I believe that MIPS will eventually be acquired - it's a compelling target due to both its ongoing business and its patent portfolio. Who the acquirer ultimately ends up being is not much interest to me. Nor do I have a guess as to what the acquisition price with be. I'm actually not at all concerned with what the price is that it eventually sells for. MIPS is a profitable, healthy company - it can afford to wait for the offer it wants rather than be forced to accept any low-ball offer that comes its way.
On September 5th, I purchased my first shares of MIPS at $7.06 and simultaneously sold an October 19 call at a strike price of $7 for 65 cents. Supposing that MIPS is priced above $7 per share on October 19th, the shares I bought at $7.06 will be sold for $7 each, to which I will have also pocketed 65 cents of option premium. That's a 9% return for holding the position for 45 days.
The main risk I foresee is if MIPS announces that it has decided that it has no intention of seeking a buyer. If that turned out to be the case, all of the people who are currently holding in anticipation of a merger or acquisition announcement might jump ship. In that case, the value of the shares would decline, albeit with an adjusted cost basis of $6.40 per share, I would be somewhat insulated from losses.
I consider that risk to be an outlier, however. I feel that if it was a rumor that should be nipped in the bud, MIPS' management and/or Board of Directors would have done so already.
The other risk of the transaction is that a buyer is found, and that the buyer is willing to pay more that $7.65 cents per share, as that is the cap on what I can receive from this transaction. I consider a 9% gain over 45 days to be a successful transaction on its own, so I'm not concerned with this "risk" of leaving money on the table.
Supposing that the share price is still above $7 at the close of trading on October 19, my shares will be called away. That, or I may simply buy the options back. If that is the case, the transaction will have been a successful and profitable one.
If the share price has fallen below $6.41, there will be a paper loss. The opportunity will still exist to sell additional calls against those shares, further lowering the basis, and increasing the likelihood for profit.
If the investment landscape is the same on October 22 as its is today, especially if MIPS options still command such a high price as they have over the last month, I will likely enter into an identical transaction by selling November or December calls against either newly acquired shares or the shares I own (if I buy back the option).
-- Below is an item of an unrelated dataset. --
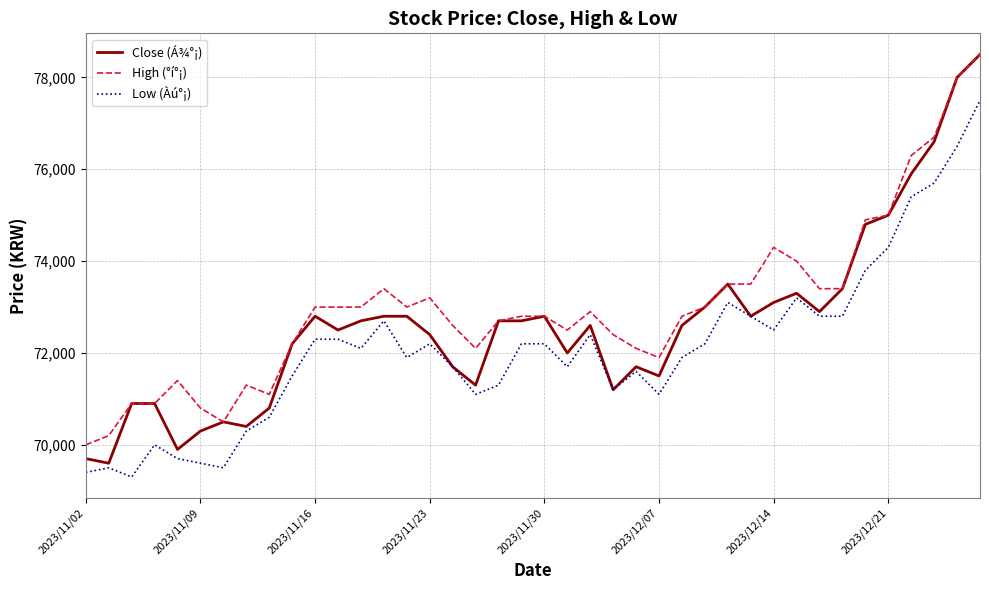

Reading left to right, transcribe all the data shown in this chart.

Close (Á¾°¡): 69700	69600	70900	70900	69900	70300	70500	70400	70800	72200	72800	72500	72700	72800	72800	72400	71700	71300	72700	72700	72800	72000	72600	71200	71700	71500	72600	73000	73500	72800	73100	73300	72900	73400	74800	75000	75900	76600	78000	78500
High (°í°¡): 70000	70200	70900	70900	71400	70800	70500	71300	71100	72200	73000	73000	73000	73400	73000	73200	72600	72100	72700	72800	72800	72500	72900	72400	72100	71900	72800	73000	73500	73500	74300	74000	73400	73400	74900	75000	76300	76700	78000	78500
Low (Àú°¡): 69400	69500	69300	70000	69700	69600	69500	70300	70600	71500	72300	72300	72100	72700	71900	72200	71700	71100	71300	72200	72200	71700	72400	71200	71600	71100	71900	72200	73100	72800	72500	73200	72800	72800	73800	74300	75400	75700	76500	77500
As a value investor, as the market has marched higher and higher, I've been watching my universe of investable companies. There are positions in my portfolio that I would love to add to, if only the shares weren't expensive. This transaction represents a new strategy for me - in coming to an understanding and executing upon it, I am greatly expanding my own universe of investment opportunities.Disclosure:
I am long MIPS. I wrote this article myself, and it expresses my own opinions. I am not receiving compensation for it (other than from Seeking Alpha). I have no business relationship with any company whose stock is mentioned in this article.
Additional Disclosure: I am long MIPS and short Oct 19 MIPS $7 Calls. This article is not investment advice - anyone considering mimicking this position or conducting a similar transaction should do their own due diligence and evaluate their goals, risk tolerance and all that other fun stuff.